Participation à la vie locale

La liste des propositions ne s’arrête pas là. La plupart des rabbins et responsables communautaires citent ainsi l’exemple du bien-être animal – « une préoccupation depuis 33 siècles » – ou encore celui de l’environnement – « dans Laudato si’, le pape François reprend la vision juive respectueuse de la création ». La participation veut aussi se faire plus directement, là où se trouvent les communautés. « Sans la pandémie, nous aurions organisé un séminaire pour les 850 ans de la persécution des juifs de Blois pour participer à l’histoire de la ville », indique Didier Lévy, président de la toute récente communauté juive de la capitale du département de Loir-et-Cher et qui insiste que son association n’est pas que « cultuelle » mais aussi « culturelle ».

Yann Boissière, rabbin à Paris, en est ainsi sûr. Il est possible de répondre à la « débâcle de la pensée en général » par le « foisonnement de la pensée juive ». À condition donc que le judaïsme français soit suffisamment serein pour parvenir à se faire entendre sur d’autres sujets que la lutte contre l’antisémitisme.

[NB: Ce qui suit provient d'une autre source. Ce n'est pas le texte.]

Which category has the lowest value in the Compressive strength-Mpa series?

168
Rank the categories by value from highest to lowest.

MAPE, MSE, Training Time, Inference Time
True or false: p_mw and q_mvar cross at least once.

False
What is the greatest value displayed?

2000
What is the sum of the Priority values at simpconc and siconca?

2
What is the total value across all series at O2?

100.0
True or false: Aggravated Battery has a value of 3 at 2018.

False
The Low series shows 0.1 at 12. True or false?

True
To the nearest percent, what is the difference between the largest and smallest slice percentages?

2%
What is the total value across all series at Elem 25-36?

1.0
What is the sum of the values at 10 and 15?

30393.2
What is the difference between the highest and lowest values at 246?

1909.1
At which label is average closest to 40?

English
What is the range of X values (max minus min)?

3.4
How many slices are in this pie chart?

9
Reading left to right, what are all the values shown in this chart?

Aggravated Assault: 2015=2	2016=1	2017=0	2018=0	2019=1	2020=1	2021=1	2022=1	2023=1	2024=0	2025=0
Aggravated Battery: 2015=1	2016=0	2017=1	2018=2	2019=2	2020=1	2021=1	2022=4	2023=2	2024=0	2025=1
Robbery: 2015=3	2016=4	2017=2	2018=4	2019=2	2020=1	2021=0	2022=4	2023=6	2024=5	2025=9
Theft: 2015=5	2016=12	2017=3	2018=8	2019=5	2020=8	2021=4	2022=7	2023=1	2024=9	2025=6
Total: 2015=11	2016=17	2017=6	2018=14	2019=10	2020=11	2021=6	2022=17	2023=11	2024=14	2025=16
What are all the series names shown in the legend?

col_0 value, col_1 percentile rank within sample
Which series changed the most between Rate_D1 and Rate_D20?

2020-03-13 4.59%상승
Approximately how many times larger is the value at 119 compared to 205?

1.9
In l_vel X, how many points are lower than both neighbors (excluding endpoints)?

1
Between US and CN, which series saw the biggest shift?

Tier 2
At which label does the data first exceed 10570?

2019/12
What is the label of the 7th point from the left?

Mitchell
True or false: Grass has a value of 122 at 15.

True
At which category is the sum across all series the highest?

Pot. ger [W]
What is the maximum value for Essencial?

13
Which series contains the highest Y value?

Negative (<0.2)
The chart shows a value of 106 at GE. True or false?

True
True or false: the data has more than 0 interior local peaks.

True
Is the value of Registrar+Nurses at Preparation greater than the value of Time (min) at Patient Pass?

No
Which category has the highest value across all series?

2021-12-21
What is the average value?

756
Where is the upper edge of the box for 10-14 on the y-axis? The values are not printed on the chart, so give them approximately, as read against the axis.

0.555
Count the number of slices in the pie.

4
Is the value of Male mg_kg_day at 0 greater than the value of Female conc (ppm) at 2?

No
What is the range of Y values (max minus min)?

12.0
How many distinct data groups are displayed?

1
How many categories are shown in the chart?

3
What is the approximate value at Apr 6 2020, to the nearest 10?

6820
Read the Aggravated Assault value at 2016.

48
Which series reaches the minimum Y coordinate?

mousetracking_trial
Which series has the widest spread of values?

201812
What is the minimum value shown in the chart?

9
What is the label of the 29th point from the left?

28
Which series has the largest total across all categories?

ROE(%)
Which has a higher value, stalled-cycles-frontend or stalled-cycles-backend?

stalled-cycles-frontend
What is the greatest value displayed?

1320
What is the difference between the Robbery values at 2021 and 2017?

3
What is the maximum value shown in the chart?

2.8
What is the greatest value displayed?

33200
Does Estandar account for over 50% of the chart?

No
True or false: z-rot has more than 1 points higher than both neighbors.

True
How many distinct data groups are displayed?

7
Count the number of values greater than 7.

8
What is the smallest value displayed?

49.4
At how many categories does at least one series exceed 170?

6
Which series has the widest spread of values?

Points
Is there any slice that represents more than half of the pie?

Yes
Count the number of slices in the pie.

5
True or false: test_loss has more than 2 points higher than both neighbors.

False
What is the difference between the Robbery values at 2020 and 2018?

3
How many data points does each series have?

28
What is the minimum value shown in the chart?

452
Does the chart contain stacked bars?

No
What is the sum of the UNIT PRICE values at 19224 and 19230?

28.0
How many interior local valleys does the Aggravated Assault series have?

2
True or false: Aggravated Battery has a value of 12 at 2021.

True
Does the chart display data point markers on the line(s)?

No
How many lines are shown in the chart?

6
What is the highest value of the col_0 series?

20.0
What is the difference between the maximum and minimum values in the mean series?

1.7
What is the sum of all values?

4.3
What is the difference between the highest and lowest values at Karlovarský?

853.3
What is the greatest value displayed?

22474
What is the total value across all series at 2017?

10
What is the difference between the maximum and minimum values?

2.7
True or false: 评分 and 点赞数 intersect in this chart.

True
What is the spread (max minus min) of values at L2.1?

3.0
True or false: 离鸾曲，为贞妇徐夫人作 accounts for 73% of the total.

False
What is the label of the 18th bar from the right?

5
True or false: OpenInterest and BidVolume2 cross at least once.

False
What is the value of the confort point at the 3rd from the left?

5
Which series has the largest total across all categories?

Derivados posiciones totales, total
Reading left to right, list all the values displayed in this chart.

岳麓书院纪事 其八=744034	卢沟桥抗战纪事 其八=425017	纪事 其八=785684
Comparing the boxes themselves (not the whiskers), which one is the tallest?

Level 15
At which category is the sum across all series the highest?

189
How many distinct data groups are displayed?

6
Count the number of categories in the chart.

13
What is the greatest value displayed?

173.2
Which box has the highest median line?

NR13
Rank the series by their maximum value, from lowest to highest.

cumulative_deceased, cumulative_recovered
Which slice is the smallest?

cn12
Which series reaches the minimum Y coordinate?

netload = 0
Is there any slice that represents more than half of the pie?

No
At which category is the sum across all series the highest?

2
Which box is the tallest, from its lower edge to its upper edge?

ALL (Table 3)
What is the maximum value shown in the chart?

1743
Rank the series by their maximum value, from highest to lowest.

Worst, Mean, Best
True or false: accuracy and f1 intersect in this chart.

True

La communauté juive française en chiffres

  • Selon un rapport publié en octobre 2020 par l’Institute for Jewish Policy Research, le nombre de juifs est estimé à environ 450 000 en France.
  • Alors que la population française augmente, ce chiffre est à l’inverse en baisse. La proportion de juifs au sein de l’ensemble des Français diminue donc. Sur un demi-siècle, la part de Français de confession juive a diminué de moitié, pour désormais atteindre 0,7 %.
  • Structurant la majeure partie du judaïsme français, le consistoire recense près de 500 synagogues dans le pays. À celles-ci, s’ajoutent des communautés libérales et d’autres Loubavitch – ultraorthodoxes.